Top of DATA FOR ANALYSIS

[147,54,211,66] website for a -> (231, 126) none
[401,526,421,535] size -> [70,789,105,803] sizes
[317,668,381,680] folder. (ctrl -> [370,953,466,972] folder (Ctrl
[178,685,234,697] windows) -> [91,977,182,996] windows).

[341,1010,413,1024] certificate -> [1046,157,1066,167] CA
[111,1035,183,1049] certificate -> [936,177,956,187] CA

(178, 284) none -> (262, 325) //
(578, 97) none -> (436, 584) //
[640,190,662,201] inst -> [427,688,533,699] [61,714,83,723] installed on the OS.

Bottom of DATA FOR ANALYSIS
Top of DATA FOR ANALYSIS

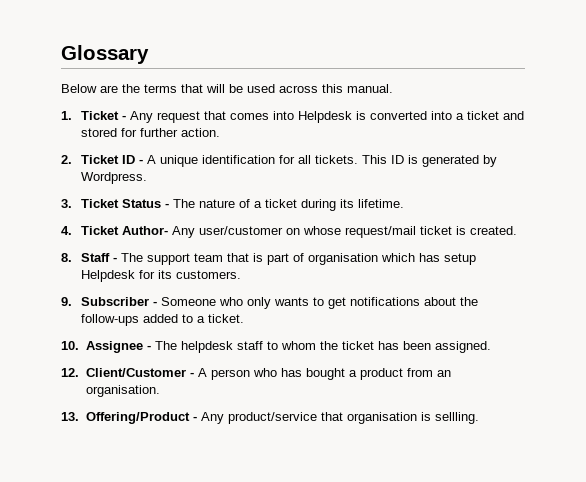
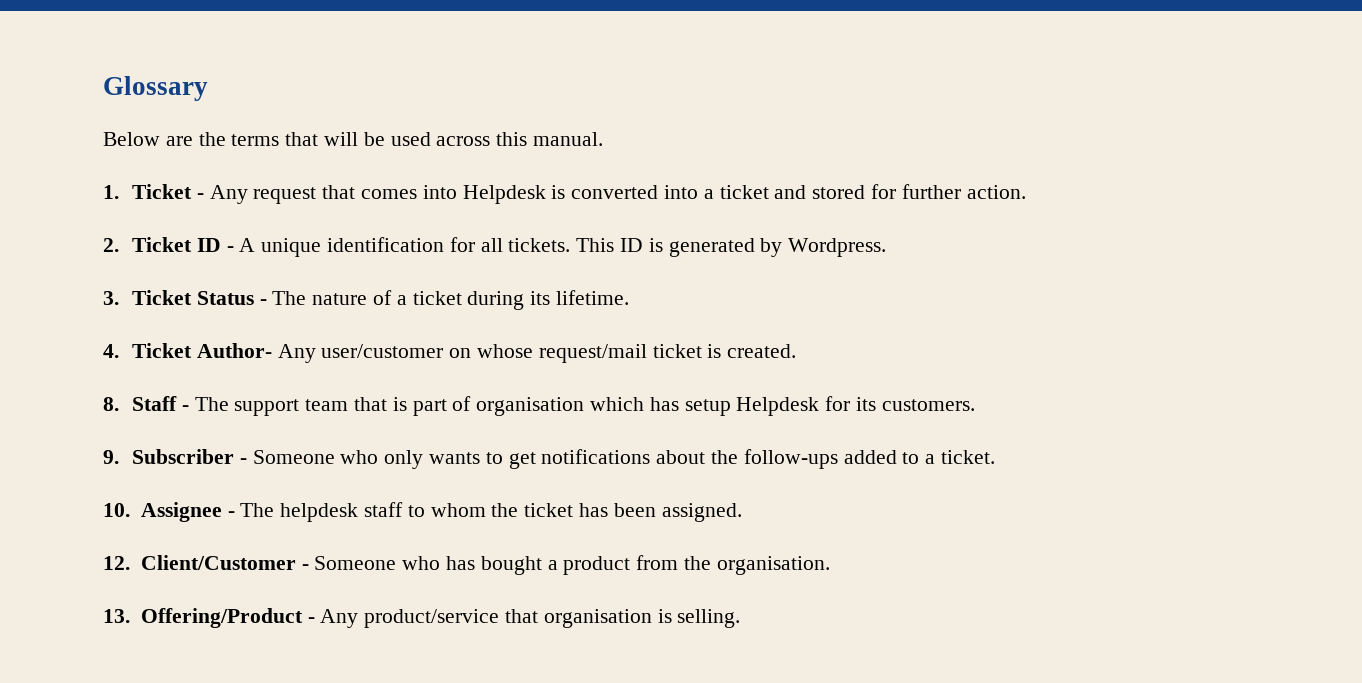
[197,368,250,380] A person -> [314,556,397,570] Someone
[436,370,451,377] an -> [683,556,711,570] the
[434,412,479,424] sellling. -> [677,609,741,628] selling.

Bottom of DATA FOR ANALYSIS
Top of DATA FOR ANALYSIS

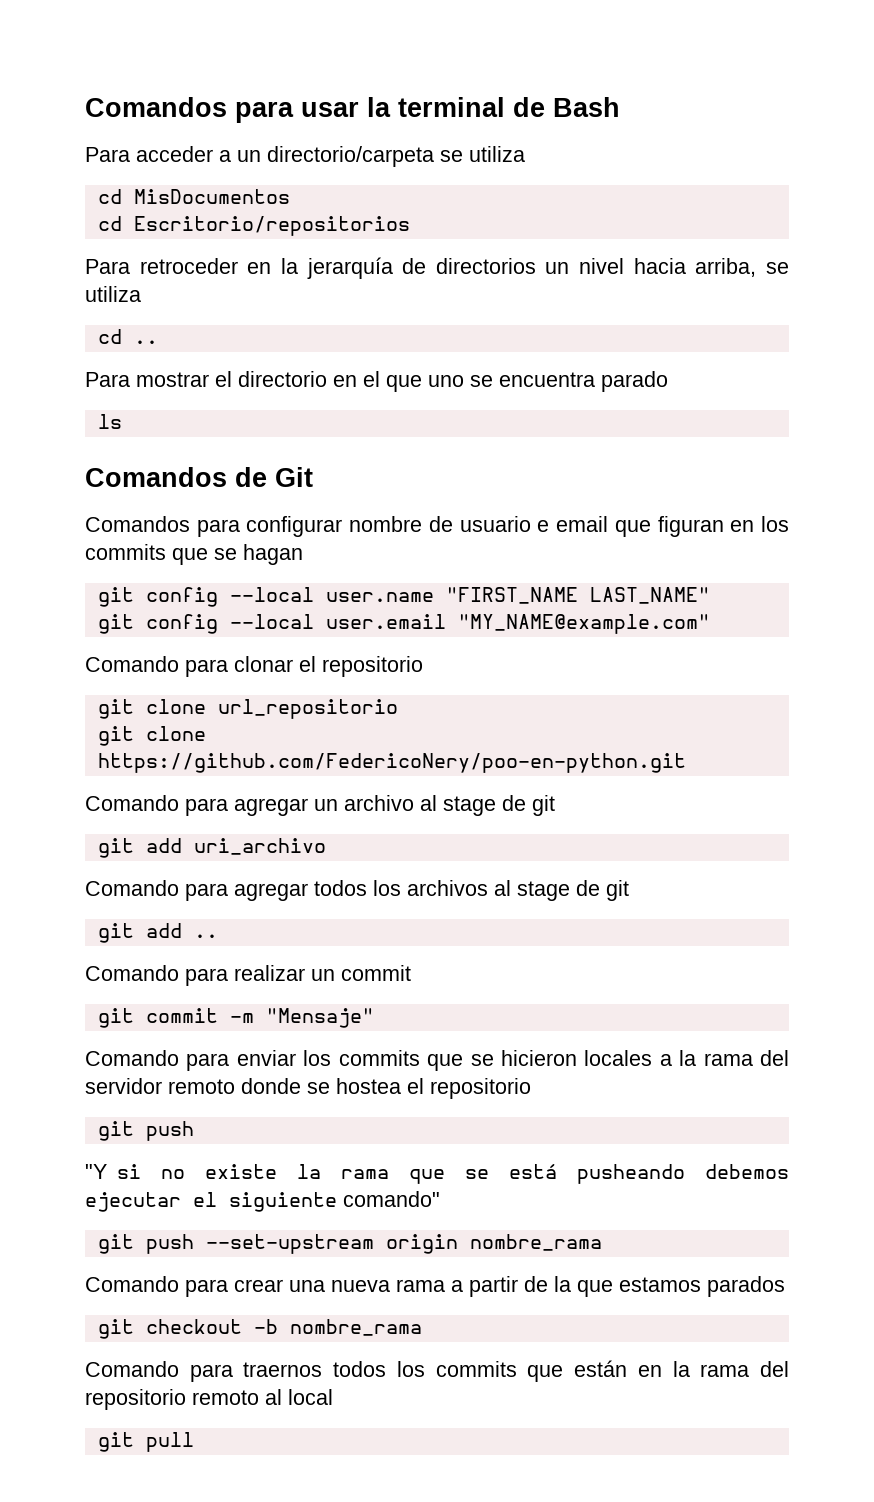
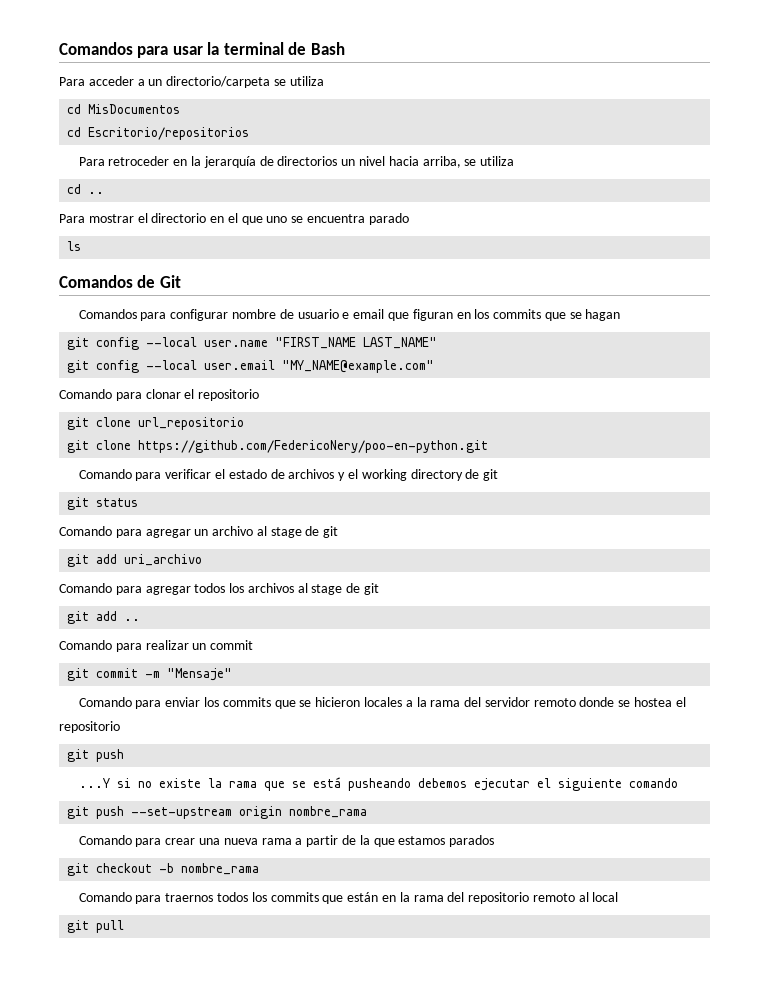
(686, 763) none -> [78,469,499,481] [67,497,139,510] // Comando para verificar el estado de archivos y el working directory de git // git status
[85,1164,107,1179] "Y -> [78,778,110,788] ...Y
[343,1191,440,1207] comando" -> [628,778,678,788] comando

Bottom of DATA FOR ANALYSIS

WHAT YOU SHOULD DO – Scan the material above for the string "none". Copy each line that holds it.

PROBLEM SOLUTION –
[147,54,211,66] website for a -> (231, 126) none
(178, 284) none -> (262, 325) //
(578, 97) none -> (436, 584) //
(686, 763) none -> [78,469,499,481] [67,497,139,510] // Comando para verificar el estado de archivos y el working directory de git // git status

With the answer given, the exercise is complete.